Work instructions: Reproduce the records word for word, from their first line up to and including the line that contains "export const myFeature".

Data supplied:
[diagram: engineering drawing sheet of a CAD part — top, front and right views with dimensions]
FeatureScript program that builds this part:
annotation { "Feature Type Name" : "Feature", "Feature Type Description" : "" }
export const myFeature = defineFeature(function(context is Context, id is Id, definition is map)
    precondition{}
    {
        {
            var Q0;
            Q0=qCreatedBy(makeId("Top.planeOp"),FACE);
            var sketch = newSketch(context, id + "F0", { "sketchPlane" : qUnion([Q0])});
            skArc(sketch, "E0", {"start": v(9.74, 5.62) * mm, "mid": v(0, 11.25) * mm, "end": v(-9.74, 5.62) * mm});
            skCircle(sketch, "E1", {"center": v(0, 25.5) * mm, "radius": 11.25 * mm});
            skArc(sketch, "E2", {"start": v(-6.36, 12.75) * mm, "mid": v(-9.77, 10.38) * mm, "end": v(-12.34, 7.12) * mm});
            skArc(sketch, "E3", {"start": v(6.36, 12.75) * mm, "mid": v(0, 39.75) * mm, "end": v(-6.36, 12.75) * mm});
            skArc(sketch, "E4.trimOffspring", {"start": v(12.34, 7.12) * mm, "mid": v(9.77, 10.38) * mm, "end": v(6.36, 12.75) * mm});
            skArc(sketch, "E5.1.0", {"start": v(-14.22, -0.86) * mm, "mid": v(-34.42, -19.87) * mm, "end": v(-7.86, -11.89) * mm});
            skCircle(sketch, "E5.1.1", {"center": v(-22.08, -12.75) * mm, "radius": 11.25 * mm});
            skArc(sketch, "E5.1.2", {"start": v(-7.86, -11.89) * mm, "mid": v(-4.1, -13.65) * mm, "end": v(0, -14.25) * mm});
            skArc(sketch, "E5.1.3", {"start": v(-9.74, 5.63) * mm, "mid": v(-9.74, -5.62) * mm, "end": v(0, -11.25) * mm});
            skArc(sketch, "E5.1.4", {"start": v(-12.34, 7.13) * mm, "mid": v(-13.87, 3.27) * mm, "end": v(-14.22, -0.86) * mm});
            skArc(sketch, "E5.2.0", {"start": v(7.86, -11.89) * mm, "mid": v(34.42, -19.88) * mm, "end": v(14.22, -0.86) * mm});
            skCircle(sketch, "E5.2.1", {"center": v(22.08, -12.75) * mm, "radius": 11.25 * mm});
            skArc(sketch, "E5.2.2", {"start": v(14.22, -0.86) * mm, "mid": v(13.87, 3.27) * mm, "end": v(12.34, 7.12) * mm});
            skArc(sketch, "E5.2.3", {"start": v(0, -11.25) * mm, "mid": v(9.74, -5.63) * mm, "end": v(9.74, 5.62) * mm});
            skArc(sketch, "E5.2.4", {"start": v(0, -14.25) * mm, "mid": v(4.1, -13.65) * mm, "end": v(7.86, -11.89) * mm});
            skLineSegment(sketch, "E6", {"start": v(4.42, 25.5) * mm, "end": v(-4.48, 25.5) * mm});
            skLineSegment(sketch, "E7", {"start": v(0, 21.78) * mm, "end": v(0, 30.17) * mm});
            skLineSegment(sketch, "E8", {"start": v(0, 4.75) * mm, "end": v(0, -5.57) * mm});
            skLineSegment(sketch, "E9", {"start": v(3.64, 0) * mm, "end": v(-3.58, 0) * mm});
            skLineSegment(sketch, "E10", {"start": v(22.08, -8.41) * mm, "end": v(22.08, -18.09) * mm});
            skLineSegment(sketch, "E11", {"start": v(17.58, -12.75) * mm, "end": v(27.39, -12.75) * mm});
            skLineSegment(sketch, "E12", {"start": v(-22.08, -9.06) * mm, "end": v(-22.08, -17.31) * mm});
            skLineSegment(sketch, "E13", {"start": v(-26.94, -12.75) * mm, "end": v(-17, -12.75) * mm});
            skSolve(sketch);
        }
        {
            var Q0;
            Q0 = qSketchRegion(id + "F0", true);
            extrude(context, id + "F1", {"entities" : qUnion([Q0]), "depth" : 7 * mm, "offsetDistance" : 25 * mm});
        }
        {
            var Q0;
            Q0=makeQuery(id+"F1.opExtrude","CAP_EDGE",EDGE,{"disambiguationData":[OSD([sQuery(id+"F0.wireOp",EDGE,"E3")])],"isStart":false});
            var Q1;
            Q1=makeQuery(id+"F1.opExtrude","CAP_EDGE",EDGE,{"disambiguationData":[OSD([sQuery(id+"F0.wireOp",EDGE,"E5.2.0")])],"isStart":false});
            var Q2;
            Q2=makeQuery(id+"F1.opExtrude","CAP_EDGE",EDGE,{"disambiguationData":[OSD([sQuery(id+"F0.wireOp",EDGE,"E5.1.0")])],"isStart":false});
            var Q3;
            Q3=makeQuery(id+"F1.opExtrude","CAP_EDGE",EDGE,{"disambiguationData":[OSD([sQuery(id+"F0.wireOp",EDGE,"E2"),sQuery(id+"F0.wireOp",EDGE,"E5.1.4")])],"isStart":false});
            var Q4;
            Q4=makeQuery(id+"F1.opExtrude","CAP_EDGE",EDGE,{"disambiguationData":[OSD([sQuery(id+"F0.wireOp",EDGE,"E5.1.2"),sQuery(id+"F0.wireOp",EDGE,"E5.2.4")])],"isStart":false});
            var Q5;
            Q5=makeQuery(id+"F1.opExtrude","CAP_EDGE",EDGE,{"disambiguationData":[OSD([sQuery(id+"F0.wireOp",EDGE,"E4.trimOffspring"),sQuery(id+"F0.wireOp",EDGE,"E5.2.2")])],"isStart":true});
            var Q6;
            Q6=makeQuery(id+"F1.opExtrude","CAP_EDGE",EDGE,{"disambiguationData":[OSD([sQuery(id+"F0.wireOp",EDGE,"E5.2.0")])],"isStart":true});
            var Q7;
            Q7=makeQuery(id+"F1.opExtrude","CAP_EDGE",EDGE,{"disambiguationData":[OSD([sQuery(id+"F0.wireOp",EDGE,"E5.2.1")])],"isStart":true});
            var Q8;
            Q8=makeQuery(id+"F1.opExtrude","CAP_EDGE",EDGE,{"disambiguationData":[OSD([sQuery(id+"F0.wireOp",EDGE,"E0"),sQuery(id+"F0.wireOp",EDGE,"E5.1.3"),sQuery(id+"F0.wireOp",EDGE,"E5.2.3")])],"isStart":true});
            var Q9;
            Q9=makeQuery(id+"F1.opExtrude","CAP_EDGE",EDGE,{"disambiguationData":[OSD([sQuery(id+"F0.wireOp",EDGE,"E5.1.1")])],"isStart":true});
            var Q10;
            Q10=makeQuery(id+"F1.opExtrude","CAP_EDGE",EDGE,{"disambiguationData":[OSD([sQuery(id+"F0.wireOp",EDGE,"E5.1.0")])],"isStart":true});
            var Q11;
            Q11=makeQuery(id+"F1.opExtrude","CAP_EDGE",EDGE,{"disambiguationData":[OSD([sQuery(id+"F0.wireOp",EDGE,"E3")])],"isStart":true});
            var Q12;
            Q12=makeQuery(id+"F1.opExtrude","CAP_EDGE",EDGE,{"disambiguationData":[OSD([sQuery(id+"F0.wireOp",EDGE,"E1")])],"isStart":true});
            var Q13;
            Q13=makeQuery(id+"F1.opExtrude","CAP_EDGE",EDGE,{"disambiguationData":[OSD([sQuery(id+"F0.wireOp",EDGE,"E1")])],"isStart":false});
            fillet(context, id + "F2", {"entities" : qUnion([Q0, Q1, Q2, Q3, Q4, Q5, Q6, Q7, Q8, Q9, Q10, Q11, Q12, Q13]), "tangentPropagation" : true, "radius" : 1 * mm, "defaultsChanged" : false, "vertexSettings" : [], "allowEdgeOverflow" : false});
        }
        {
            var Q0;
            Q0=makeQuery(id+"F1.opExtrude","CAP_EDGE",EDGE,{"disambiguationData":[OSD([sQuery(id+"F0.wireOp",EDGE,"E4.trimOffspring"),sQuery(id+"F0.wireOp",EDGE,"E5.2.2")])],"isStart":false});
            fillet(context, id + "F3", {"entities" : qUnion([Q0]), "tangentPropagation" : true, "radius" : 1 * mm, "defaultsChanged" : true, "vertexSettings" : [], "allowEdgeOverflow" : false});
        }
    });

Final result:
[diagram: engineering drawing sheet of a CAD part — top, front and right views with dimensions]
FeatureScript program that builds this part:
annotation { "Feature Type Name" : "Feature", "Feature Type Description" : "" }
export const myFeature = defineFeature(function(context is Context, id is Id, definition is map)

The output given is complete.